Transcribe exactly, and without pictures, only the lines from the one bearing "Figure 1. Concentration" through the final line of the data below.

### Material provided
Start of Block

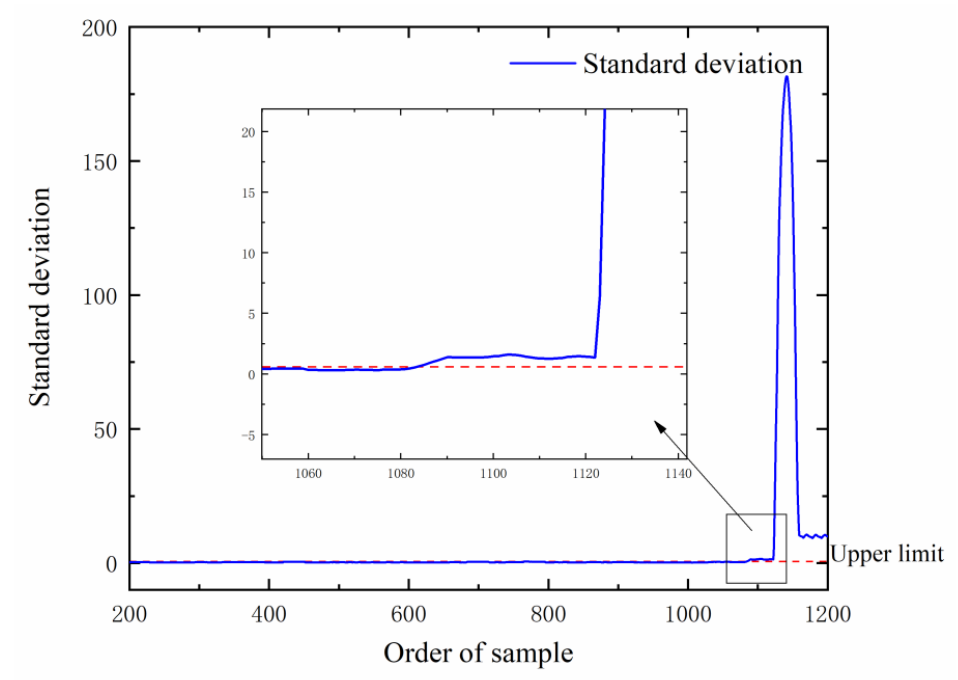
Figure 16. Standard deviation curve of abnormal state.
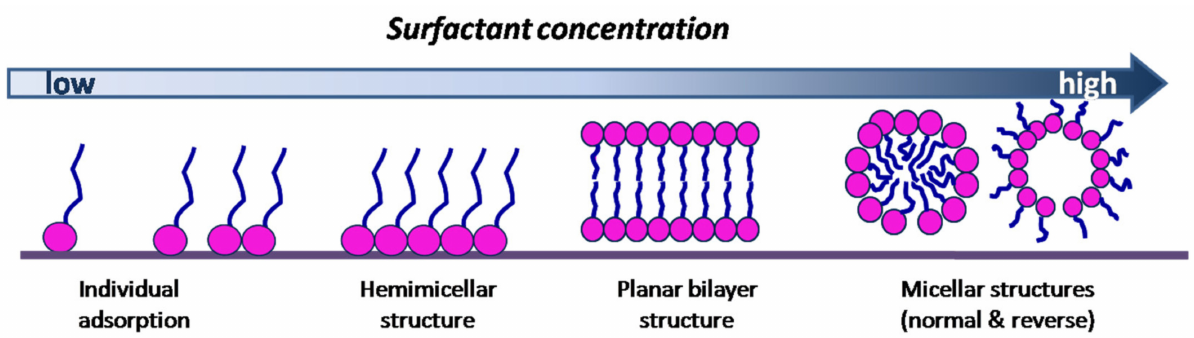
Figure 1. Concentration influence on typical surfactant structures at the water/oil (w/o)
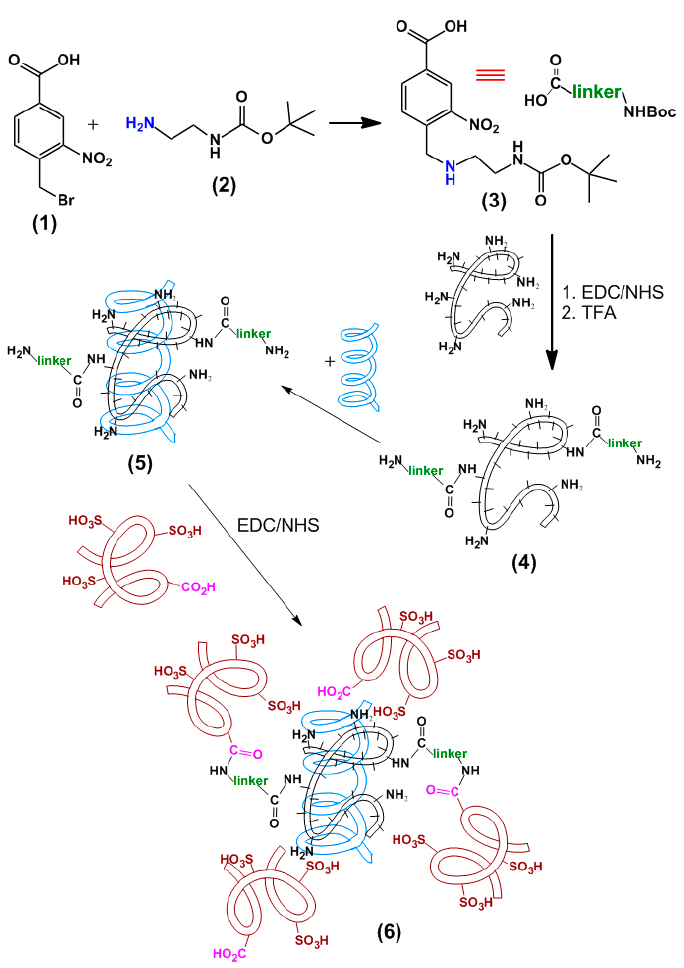
Figure 5. Assembling of photosensitive IPECs by cross-linking with photosensitive linker.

End of Block

### Response to the exercise
Figure 1. Concentration influence on typical surfactant structures at the water/oil (w/o)
Figure 5. Assembling of photosensitive IPECs by cross-linking with photosensitive linker.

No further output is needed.